* TASK STATEMENT:
In the entries below, identify every line with the string "Nationalparkregion" and copy it.

------------------------------------------------------------

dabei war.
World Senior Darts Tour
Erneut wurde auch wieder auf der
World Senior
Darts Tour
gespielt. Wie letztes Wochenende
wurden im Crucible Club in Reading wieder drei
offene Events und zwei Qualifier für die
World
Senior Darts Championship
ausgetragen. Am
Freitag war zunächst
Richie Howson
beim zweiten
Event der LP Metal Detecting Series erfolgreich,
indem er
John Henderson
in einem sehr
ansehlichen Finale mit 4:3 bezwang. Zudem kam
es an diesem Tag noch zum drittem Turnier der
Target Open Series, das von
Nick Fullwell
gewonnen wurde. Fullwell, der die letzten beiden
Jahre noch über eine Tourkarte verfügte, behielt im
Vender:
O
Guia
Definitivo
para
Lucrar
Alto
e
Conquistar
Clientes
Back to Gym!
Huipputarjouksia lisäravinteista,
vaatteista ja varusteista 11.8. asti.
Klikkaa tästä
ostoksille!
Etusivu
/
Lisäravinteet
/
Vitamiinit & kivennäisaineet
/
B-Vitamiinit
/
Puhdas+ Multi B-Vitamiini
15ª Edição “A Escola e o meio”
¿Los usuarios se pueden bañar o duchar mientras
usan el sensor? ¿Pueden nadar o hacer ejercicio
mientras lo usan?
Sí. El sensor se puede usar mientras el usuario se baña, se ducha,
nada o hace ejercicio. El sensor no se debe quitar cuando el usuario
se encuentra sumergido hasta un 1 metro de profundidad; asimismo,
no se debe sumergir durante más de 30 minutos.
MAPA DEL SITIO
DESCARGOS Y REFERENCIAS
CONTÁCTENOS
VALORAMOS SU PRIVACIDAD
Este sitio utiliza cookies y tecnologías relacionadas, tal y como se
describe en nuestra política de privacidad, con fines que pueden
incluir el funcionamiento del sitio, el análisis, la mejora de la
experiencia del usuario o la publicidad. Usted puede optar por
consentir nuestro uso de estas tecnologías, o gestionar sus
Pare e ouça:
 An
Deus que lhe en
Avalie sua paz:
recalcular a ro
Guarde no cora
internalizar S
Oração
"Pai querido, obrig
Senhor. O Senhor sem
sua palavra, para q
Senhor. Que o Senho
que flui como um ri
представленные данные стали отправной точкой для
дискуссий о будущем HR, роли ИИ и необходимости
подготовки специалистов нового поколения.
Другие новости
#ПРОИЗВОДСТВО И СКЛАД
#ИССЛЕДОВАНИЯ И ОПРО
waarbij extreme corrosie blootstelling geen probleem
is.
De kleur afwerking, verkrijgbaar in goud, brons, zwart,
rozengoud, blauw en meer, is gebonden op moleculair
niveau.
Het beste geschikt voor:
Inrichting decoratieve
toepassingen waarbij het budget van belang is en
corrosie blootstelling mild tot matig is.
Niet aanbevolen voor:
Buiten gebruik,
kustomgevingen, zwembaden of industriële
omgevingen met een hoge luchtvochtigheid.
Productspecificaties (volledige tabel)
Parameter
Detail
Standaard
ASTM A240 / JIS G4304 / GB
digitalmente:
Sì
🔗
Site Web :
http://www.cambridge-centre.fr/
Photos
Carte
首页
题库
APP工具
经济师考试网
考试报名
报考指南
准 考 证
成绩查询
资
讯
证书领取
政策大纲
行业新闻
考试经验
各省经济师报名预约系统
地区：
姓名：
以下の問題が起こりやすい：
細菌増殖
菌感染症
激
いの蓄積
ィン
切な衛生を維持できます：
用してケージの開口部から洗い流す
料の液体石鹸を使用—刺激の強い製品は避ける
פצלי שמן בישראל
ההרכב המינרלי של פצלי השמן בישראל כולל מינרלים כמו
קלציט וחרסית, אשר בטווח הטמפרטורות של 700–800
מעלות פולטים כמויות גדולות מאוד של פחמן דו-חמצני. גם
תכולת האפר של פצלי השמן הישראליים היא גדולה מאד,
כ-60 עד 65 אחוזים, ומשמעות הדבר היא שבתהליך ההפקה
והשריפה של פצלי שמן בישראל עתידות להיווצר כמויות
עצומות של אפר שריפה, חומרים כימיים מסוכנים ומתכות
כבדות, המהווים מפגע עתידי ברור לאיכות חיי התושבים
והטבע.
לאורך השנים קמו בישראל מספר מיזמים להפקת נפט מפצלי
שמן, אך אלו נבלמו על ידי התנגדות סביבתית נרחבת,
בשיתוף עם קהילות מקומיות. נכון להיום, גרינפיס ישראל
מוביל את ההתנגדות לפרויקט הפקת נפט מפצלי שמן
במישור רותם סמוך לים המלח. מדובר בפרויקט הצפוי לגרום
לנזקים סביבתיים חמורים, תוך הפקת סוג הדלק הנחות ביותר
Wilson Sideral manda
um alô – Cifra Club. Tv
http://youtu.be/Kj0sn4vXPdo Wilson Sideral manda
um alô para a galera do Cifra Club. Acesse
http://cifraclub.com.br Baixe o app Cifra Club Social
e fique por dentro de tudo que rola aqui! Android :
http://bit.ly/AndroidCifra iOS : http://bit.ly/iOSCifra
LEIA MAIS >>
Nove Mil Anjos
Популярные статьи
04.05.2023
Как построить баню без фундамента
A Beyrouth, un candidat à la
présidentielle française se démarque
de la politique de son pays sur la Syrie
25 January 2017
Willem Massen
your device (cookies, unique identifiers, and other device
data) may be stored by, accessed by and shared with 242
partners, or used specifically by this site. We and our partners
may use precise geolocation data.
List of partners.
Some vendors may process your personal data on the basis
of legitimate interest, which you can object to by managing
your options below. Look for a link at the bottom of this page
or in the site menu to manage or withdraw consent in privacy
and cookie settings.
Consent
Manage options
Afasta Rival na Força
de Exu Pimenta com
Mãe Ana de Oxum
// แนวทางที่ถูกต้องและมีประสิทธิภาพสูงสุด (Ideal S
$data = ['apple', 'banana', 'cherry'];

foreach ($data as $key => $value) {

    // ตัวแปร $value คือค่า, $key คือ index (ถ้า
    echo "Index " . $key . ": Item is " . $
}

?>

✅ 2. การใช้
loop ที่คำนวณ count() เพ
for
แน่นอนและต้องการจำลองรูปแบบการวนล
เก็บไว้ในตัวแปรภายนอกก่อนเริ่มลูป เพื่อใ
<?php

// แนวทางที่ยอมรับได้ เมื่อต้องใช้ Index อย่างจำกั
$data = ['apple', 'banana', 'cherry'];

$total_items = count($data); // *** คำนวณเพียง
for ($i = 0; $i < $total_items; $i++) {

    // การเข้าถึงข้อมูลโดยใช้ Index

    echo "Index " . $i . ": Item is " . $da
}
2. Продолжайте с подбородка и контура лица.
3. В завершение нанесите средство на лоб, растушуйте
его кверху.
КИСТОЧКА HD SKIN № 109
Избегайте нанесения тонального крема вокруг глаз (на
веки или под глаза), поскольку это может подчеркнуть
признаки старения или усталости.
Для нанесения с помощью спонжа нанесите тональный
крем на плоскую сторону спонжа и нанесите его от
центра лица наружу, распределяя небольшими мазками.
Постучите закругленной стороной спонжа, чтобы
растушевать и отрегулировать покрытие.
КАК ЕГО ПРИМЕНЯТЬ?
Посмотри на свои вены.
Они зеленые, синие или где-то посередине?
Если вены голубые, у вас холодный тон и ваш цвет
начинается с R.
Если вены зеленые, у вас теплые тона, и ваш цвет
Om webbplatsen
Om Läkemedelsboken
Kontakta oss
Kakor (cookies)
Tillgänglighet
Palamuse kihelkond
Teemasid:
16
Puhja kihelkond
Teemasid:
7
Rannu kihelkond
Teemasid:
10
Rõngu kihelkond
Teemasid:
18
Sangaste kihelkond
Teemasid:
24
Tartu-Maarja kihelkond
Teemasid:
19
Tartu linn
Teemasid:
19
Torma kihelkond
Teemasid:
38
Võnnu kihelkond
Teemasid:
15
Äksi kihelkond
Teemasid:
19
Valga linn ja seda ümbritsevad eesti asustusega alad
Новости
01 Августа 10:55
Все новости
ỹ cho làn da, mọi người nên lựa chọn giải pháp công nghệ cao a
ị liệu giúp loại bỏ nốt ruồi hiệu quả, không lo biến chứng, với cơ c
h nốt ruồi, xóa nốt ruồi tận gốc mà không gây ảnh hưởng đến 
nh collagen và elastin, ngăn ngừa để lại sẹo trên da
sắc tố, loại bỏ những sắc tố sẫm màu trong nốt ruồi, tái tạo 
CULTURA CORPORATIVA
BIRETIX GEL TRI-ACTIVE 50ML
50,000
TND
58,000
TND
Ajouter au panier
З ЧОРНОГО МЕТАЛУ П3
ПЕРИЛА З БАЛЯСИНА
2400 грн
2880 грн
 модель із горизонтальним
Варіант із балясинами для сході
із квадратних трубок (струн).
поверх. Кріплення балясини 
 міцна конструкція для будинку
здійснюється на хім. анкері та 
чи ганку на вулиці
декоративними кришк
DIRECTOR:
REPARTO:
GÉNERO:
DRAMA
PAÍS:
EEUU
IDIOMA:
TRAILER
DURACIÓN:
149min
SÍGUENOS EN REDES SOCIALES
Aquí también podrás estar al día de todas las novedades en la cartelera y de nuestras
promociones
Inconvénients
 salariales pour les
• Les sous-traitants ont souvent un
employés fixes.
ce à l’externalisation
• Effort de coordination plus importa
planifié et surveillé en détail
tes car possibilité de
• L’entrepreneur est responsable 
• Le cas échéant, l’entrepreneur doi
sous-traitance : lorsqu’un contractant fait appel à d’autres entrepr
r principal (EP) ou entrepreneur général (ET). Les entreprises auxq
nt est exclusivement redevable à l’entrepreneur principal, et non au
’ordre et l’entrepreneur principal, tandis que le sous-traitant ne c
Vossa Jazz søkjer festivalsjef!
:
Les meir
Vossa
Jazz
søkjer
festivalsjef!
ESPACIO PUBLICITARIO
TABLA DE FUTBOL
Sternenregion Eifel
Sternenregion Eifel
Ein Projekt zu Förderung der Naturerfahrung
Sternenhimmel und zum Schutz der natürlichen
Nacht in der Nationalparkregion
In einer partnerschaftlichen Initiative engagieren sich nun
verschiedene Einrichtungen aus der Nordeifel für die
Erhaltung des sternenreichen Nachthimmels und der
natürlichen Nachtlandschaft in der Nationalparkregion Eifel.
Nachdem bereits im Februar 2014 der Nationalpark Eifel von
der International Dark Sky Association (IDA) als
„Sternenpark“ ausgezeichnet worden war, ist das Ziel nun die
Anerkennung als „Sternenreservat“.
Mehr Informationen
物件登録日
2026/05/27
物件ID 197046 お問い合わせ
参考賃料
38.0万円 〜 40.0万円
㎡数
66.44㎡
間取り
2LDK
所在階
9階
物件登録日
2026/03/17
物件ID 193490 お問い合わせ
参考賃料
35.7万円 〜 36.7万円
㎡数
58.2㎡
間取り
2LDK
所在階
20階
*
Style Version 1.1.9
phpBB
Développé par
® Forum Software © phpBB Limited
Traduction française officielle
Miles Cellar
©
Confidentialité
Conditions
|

------------------------------------------------------------

* OUTPUT BELOW:
Nacht in der Nationalparkregion
natürlichen Nachtlandschaft in der Nationalparkregion Eifel.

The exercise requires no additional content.